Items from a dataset
-=-=-

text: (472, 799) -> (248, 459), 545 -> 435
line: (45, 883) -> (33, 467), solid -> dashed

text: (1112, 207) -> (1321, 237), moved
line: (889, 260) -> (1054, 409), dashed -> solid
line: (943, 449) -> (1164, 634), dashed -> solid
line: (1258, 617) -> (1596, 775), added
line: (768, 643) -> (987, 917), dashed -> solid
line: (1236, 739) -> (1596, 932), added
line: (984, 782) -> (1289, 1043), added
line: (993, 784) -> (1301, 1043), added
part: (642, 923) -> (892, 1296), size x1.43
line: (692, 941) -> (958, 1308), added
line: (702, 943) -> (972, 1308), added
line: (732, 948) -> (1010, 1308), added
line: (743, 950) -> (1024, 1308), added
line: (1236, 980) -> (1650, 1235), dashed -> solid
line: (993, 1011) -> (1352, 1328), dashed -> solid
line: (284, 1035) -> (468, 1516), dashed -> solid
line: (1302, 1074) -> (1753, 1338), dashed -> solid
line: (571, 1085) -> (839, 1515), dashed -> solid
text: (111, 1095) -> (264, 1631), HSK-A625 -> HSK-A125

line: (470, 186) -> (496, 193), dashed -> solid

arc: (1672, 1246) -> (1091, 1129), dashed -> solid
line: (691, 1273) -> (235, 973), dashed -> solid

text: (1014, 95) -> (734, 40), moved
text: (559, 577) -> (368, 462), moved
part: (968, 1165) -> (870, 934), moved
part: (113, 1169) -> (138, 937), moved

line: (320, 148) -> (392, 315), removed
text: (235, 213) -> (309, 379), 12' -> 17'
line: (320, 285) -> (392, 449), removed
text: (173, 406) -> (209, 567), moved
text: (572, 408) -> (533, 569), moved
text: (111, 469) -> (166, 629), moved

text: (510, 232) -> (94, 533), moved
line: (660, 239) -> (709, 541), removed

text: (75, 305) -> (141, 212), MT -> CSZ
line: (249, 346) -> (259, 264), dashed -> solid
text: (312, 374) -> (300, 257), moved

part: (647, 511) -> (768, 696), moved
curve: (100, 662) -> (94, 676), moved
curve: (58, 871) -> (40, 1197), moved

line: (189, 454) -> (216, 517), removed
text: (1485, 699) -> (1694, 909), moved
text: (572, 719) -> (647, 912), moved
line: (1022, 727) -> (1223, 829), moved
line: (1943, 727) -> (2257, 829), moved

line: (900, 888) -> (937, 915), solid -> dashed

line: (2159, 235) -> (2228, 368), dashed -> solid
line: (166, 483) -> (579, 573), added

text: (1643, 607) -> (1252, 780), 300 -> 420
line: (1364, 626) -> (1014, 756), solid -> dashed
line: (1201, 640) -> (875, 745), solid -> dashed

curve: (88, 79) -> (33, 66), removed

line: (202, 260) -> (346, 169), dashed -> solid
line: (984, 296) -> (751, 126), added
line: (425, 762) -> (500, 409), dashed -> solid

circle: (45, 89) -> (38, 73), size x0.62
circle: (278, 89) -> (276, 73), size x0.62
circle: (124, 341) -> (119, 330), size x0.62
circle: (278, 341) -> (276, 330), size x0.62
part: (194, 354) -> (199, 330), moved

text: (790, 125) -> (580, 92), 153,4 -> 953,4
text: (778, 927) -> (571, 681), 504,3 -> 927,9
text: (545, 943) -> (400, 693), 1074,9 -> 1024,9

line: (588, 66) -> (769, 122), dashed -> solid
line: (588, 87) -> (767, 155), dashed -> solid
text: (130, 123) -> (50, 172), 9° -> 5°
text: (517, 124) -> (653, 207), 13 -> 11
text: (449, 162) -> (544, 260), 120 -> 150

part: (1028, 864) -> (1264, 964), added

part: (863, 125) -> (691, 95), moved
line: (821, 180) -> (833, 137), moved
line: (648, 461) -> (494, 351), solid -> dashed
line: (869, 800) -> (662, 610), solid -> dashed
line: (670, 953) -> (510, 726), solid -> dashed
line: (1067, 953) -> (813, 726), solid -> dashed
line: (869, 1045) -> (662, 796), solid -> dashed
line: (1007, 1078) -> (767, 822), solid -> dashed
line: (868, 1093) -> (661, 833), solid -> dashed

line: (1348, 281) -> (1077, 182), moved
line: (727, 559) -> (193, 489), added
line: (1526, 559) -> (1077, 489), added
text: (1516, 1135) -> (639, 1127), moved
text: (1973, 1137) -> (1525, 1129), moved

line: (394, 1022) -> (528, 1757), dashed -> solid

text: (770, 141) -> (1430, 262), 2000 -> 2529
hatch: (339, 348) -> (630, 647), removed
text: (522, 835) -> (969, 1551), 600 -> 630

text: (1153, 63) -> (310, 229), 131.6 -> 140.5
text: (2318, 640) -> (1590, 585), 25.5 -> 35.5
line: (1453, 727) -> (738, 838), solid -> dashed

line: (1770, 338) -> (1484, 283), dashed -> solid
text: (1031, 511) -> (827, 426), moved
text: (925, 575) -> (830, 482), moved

-=-=-

▶ _Prompt_: Print all the records precisely.

▶ _Output of the exercise_:
text: (472, 799) -> (248, 459), 545 -> 435
line: (45, 883) -> (33, 467), solid -> dashed

text: (1112, 207) -> (1321, 237), moved
line: (889, 260) -> (1054, 409), dashed -> solid
line: (943, 449) -> (1164, 634), dashed -> solid
line: (1258, 617) -> (1596, 775), added
line: (768, 643) -> (987, 917), dashed -> solid
line: (1236, 739) -> (1596, 932), added
line: (984, 782) -> (1289, 1043), added
line: (993, 784) -> (1301, 1043), added
part: (642, 923) -> (892, 1296), size x1.43
line: (692, 941) -> (958, 1308), added
line: (702, 943) -> (972, 1308), added
line: (732, 948) -> (1010, 1308), added
line: (743, 950) -> (1024, 1308), added
line: (1236, 980) -> (1650, 1235), dashed -> solid
line: (993, 1011) -> (1352, 1328), dashed -> solid
line: (284, 1035) -> (468, 1516), dashed -> solid
line: (1302, 1074) -> (1753, 1338), dashed -> solid
line: (571, 1085) -> (839, 1515), dashed -> solid
text: (111, 1095) -> (264, 1631), HSK-A625 -> HSK-A125

line: (470, 186) -> (496, 193), dashed -> solid

arc: (1672, 1246) -> (1091, 1129), dashed -> solid
line: (691, 1273) -> (235, 973), dashed -> solid

text: (1014, 95) -> (734, 40), moved
text: (559, 577) -> (368, 462), moved
part: (968, 1165) -> (870, 934), moved
part: (113, 1169) -> (138, 937), moved

line: (320, 148) -> (392, 315), removed
text: (235, 213) -> (309, 379), 12' -> 17'
line: (320, 285) -> (392, 449), removed
text: (173, 406) -> (209, 567), moved
text: (572, 408) -> (533, 569), moved
text: (111, 469) -> (166, 629), moved

text: (510, 232) -> (94, 533), moved
line: (660, 239) -> (709, 541), removed

text: (75, 305) -> (141, 212), MT -> CSZ
line: (249, 346) -> (259, 264), dashed -> solid
text: (312, 374) -> (300, 257), moved

part: (647, 511) -> (768, 696), moved
curve: (100, 662) -> (94, 676), moved
curve: (58, 871) -> (40, 1197), moved

line: (189, 454) -> (216, 517), removed
text: (1485, 699) -> (1694, 909), moved
text: (572, 719) -> (647, 912), moved
line: (1022, 727) -> (1223, 829), moved
line: (1943, 727) -> (2257, 829), moved

line: (900, 888) -> (937, 915), solid -> dashed

line: (2159, 235) -> (2228, 368), dashed -> solid
line: (166, 483) -> (579, 573), added

text: (1643, 607) -> (1252, 780), 300 -> 420
line: (1364, 626) -> (1014, 756), solid -> dashed
line: (1201, 640) -> (875, 745), solid -> dashed

curve: (88, 79) -> (33, 66), removed

line: (202, 260) -> (346, 169), dashed -> solid
line: (984, 296) -> (751, 126), added
line: (425, 762) -> (500, 409), dashed -> solid

circle: (45, 89) -> (38, 73), size x0.62
circle: (278, 89) -> (276, 73), size x0.62
circle: (124, 341) -> (119, 330), size x0.62
circle: (278, 341) -> (276, 330), size x0.62
part: (194, 354) -> (199, 330), moved

text: (790, 125) -> (580, 92), 153,4 -> 953,4
text: (778, 927) -> (571, 681), 504,3 -> 927,9
text: (545, 943) -> (400, 693), 1074,9 -> 1024,9

line: (588, 66) -> (769, 122), dashed -> solid
line: (588, 87) -> (767, 155), dashed -> solid
text: (130, 123) -> (50, 172), 9° -> 5°
text: (517, 124) -> (653, 207), 13 -> 11
text: (449, 162) -> (544, 260), 120 -> 150

part: (1028, 864) -> (1264, 964), added

part: (863, 125) -> (691, 95), moved
line: (821, 180) -> (833, 137), moved
line: (648, 461) -> (494, 351), solid -> dashed
line: (869, 800) -> (662, 610), solid -> dashed
line: (670, 953) -> (510, 726), solid -> dashed
line: (1067, 953) -> (813, 726), solid -> dashed
line: (869, 1045) -> (662, 796), solid -> dashed
line: (1007, 1078) -> (767, 822), solid -> dashed
line: (868, 1093) -> (661, 833), solid -> dashed

line: (1348, 281) -> (1077, 182), moved
line: (727, 559) -> (193, 489), added
line: (1526, 559) -> (1077, 489), added
text: (1516, 1135) -> (639, 1127), moved
text: (1973, 1137) -> (1525, 1129), moved

line: (394, 1022) -> (528, 1757), dashed -> solid

text: (770, 141) -> (1430, 262), 2000 -> 2529
hatch: (339, 348) -> (630, 647), removed
text: (522, 835) -> (969, 1551), 600 -> 630

text: (1153, 63) -> (310, 229), 131.6 -> 140.5
text: (2318, 640) -> (1590, 585), 25.5 -> 35.5
line: (1453, 727) -> (738, 838), solid -> dashed

line: (1770, 338) -> (1484, 283), dashed -> solid
text: (1031, 511) -> (827, 426), moved
text: (925, 575) -> (830, 482), moved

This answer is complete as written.